Bases: pytext.fields.field.Field

class pytext.fields.FloatVectorField(dim=0, dim_error_check=False, **kwargs)[source]

Bases: pytext.fields.field.Field

class pytext.fields.RawField(*args, is_target=False, **kwargs)[source]

Bases: torchtext.legacy.data.field.RawField

get_meta() → pytext.fields.field.FieldMeta[source]
class pytext.fields.TextFeatureField(pretrained_embeddings_path='', embed_dim=0, embedding_init_strategy=<EmbedInitStrategy.RANDOM: 'random'>, vocab_file='', vocab_size='', vocab_from_train_data=True, vocab_from_all_data=False, vocab_from_pretrained_embeddings=False, postprocessing=None, use_vocab=True, include_lengths=True, batch_first=True, sequential=True, pad_token='<pad>', unk_token='<unk>', init_token=None, eos_token=None, lower=False, tokenize=<function no_tokenize>, fix_length=None, pad_first=None, min_freq=1, **kwargs)[source]

Bases: pytext.fields.field.VocabUsingField

dummy_model_input = tensor([[1], [1]])
class pytext.fields.VocabUsingField(pretrained_embeddings_path='', embed_dim=0, embedding_init_strategy=<EmbedInitStrategy.RANDOM: 'random'>, vocab_file='', vocab_size='', vocab_from_train_data=True, vocab_from_all_data=False, vocab_from_pretrained_embeddings=False, min_freq=1, *args, **kwargs)[source]

Bases: pytext.fields.field.Field

Base class for all fields that need to build a vocabulary.

class pytext.fields.WordLabelField(use_bio_labels, **kwargs)[source]

Bases: pytext.fields.field.Field

get_meta()[source]
class pytext.fields.NestedField(*args, **kwargs)[source]

Bases: pytext.fields.field.Field, torchtext.legacy.data.field.NestedField

get_meta()[source]
load_meta(metadata: pytext.fields.field.FieldMeta)[source]
class pytext.fields.VocabUsingNestedField(pretrained_embeddings_path='', embed_dim=0, embedding_init_strategy=<EmbedInitStrategy.RANDOM: 'random'>, vocab_file='', vocab_size='', vocab_from_train_data=True, vocab_from_all_data=False, vocab_from_pretrained_embeddings=False, min_freq=1, *args, **kwargs)[source]

Bases: pytext.fields.field.VocabUsingField, pytext.fields.field.NestedField

Base class for all nested fields that need to build a vocabulary.

class pytext.fields.SeqFeatureField(pretrained_embeddings_path='', embed_dim=0, embedding_init_strategy=<EmbedInitStrategy.RANDOM: 'random'>, vocab_file='', vocab_size='', vocab_from_train_data=True, vocab_from_all_data=False, vocab_from_pretrained_embeddings=False, postprocessing=None, use_vocab=True, include_lengths=True, pad_token='<pad_seq>', init_token=None, eos_token=None, tokenize=<function no_tokenize>, nesting_field=None, **kwargs)[source]

Bases: pytext.fields.field.VocabUsingNestedField

dummy_model_input = tensor([[[1]], [[1]]])
class pytext.fields.TextFeatureFieldWithSpecialUnk(*args, unkify_func=<function unkify>, **kwargs)[source]

Bases: pytext.fields.field.TextFeatureField

build_vocab(*args, min_freq=1, **kwargs)[source]

Code is exactly same as as torchtext.legacy.data.Field.build_vocab() before the UNKification logic.

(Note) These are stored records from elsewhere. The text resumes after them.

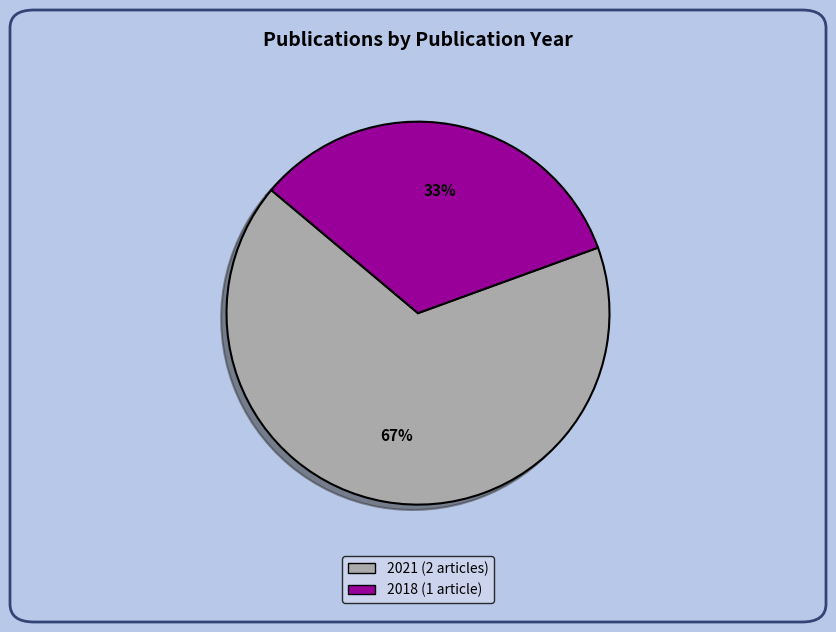

Is there any slice that represents more than half of the pie?

Yes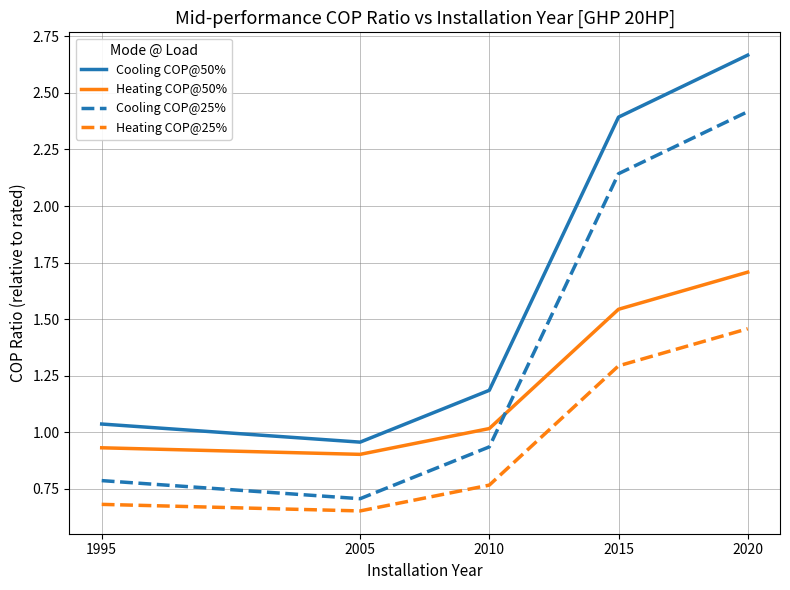

True or false: Cooling COP@50% and Cooling COP@25% intersect in this chart.

False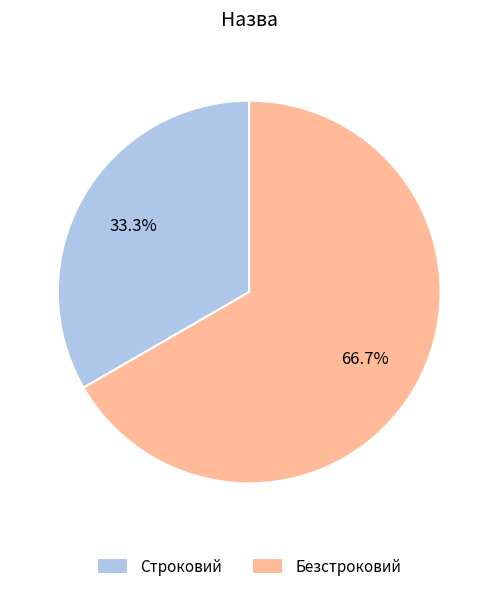

To the nearest percent, what percentage of the pie is Безстроковий?

67%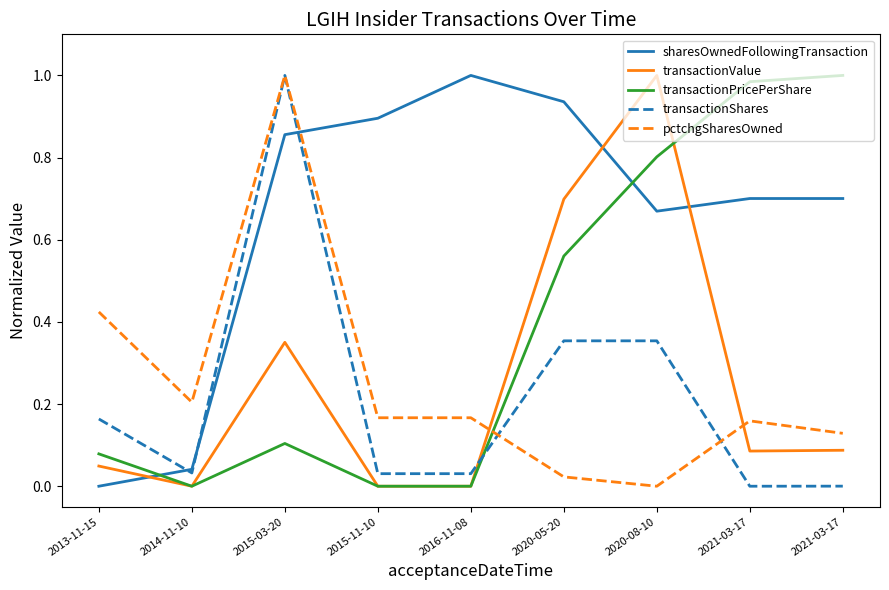

What are all the series names shown in the legend?

sharesOwnedFollowingTransaction, transactionValue, transactionPricePerShare, transactionShares, pctchgSharesOwned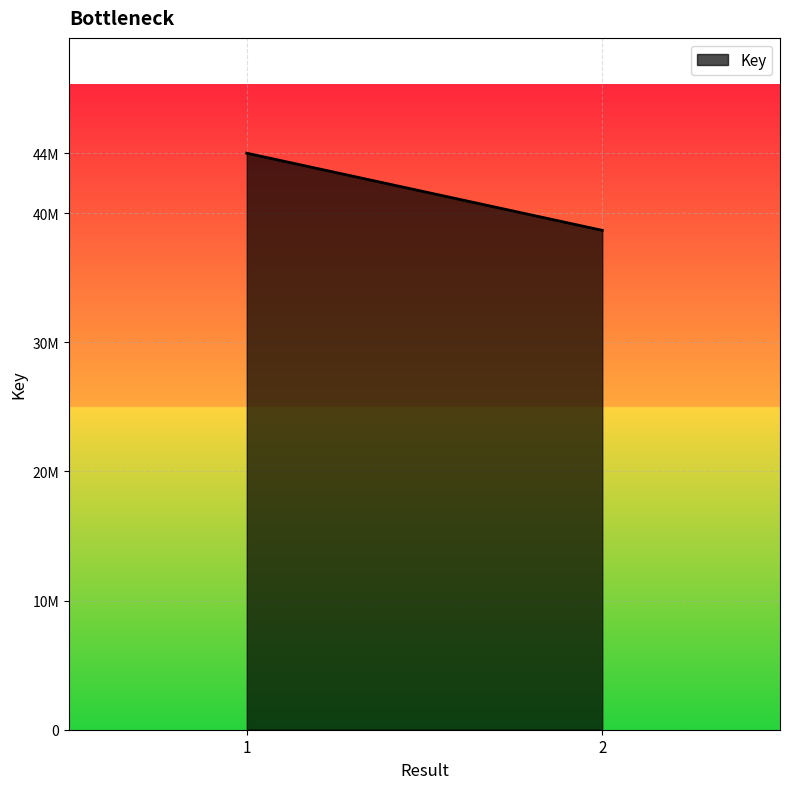

What is the average value?

41662556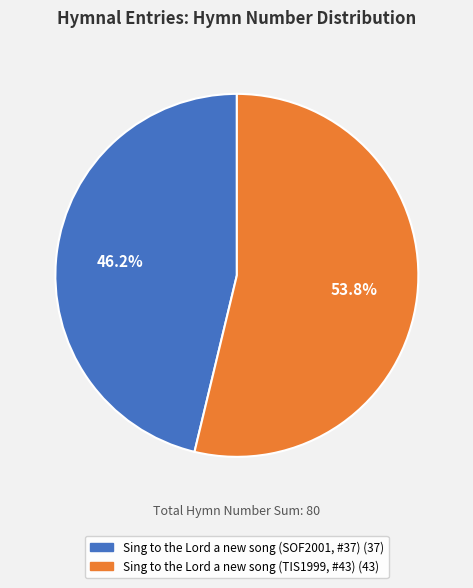

What is the ratio of the value at Sing to the Lord a new song (TIS1999, #43) to the value at Sing to the Lord a new song (SOF2001, #37)?

1.2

The reason super().build_vocab() cannot be called is because the Counter object computed in torchtext.legacy.data.Field.build_vocab() is required for UNKification and, that object cannot be recovered after super().build_vocab() call is made.

numericalize(arr: Union[List[List[str]], Tuple[List[List[str]], List[int]]], device: Union[str, torch.device, None] = None)[source]

Code is exactly same as torchtext.legacy.data.Field.numericalize() except the call to self._get_idx(x) instead of self.vocab.stoi[x] for getting the index of an item from vocab. This is needed because torchtext doesn’t allow custom UNKification. So, TextFeatureFieldWithSpecialUnk field’s constructor accepts a function unkify_func() that can be used to UNKifying instead of assigning all UNKs a default value.